Brenda Rae in the title role of ENO's Lulu. (C) Catherine Ashmore

Enter, cry, die

Lucien Jenkins

Having adapted Georg Büchner’s Woyzeck for opera early in the 1920s, Alban Berg turned at the end of that decade to another revolutionary feast of sex and violence in the shape of Franz Wedekind’s Erdgeist and Die Büchse der Pandora. The result was an unclassifiable romp. The prologue features a circus animal trainer (here David Soar, later returning as the self-obsessed, blackmailing athlete) who describes the dramatis personae as a menagerie. The evening goes on to show us the aristocracy, the bourgeoisie, the working class and the underworld and their interconnections.

Lulu’s cast of named parts is enormous but, as they are a parade rather than a crowd, doubling is built in. The eponymous heroine is on stage for most of the show, and even when absent she remains the sole topic of conversation. Soprano Brenda Rae is at her best when realising Lulu’s eroticism, the aspect on which this production focuses. The child-like side of the role is less prominent, which is a shame. Her tellingly fearful reaction to her first husband’s dead body (Ralf Higgins in perhaps opera’s briefest role – enter, cry, die) is underplayed in this production. Higgins rejoins as the First Client, where (with even less to say) he makes a real impression on the audience. He was a wonderful example of tiny roles used to excellent effect.

Sarah Connolly’s tragically besotted Countess Geschwitz is well-judged and well-sung; the design steps straight out of Otto Dix’s portrait of journalist Sylvia von Harden. James Morris is an excellent obsessed Dr Schön, though his final-act Jack the Ripper lacks purpose and could do with a costume change to avoid audience confusion. Nicky Spence does his best with Alwa. He sings wonderfully but the role remains an unsympathetic one; here he is costumed and directed as a limp overgrown schoolboy in a sleeveless cardi. Willard White is a mysterious and disturbing Schigolch. Michael Colvin is a very convincing painter-admirer-second husband.

Dynamics and balance were sometimes an issue. Was it the power of the orchestra, something acoustically unfriendly about the scenery, or just first-night nerves? More than one of the singers had passages where they seemed to be punching below their weight. But the orchestra under Mark Wigglesworth was triumphant, the wind section particularly outstanding. The second act was especially warm, rich and beguiling, a world away from the chilly stereotype of dodecaphonic music. This performance highlighted how Berg’s music comes out of the same chapter as Strauss and Weill.

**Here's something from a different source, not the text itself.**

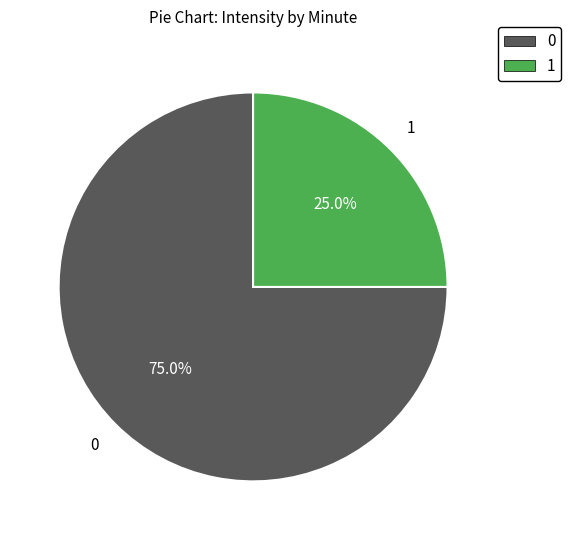

How many slices are in this pie chart?

2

Director William Kentridge and his designers (Sabine Theunisse set, Greta Goiris costume, Urs Schönebaum lighting) have taken the theatre-of-cruelty road, entirely reasonable in this opera. On top of the physical scenery is a continually running sequence of overlapping slides and video clips (video designer Catherine Meyburgh, video controller Kim Gunning). These show drawings and Rorschach tests being endlessly pencilled and inked onto typeset pages. This will annoy some people as a distraction; but its interaction with the music, drama and characters is thought-provoking and exciting. In addition to this, a slow-moving flunky (Andrea Fabi), variously servant, scene-shifter and hat-stand, threads through the action in apparent imitation of the Addams family’s butler Lurch. Also silent and on-stage throughout is Joanna Dudley, who poses first at the piano, then on it and then cantilevered off it. Her appearance echoes Louise Brooks, who played Lulu in film versions. In addition, the multiple layering of sound and image continually plays with the complicated layering of Lulu’s nature, and also with the story’s own history as book, play, film and opera.

With three hour-long acts and a brace of intervals, Lulu makes Wagnerian demands on the audience. This production (in which the New York Met, Dutch National Opera and Teatro dell’Opera di Roma are also shareholders) commanded pin-drop, undivided attention and ecstatic applause.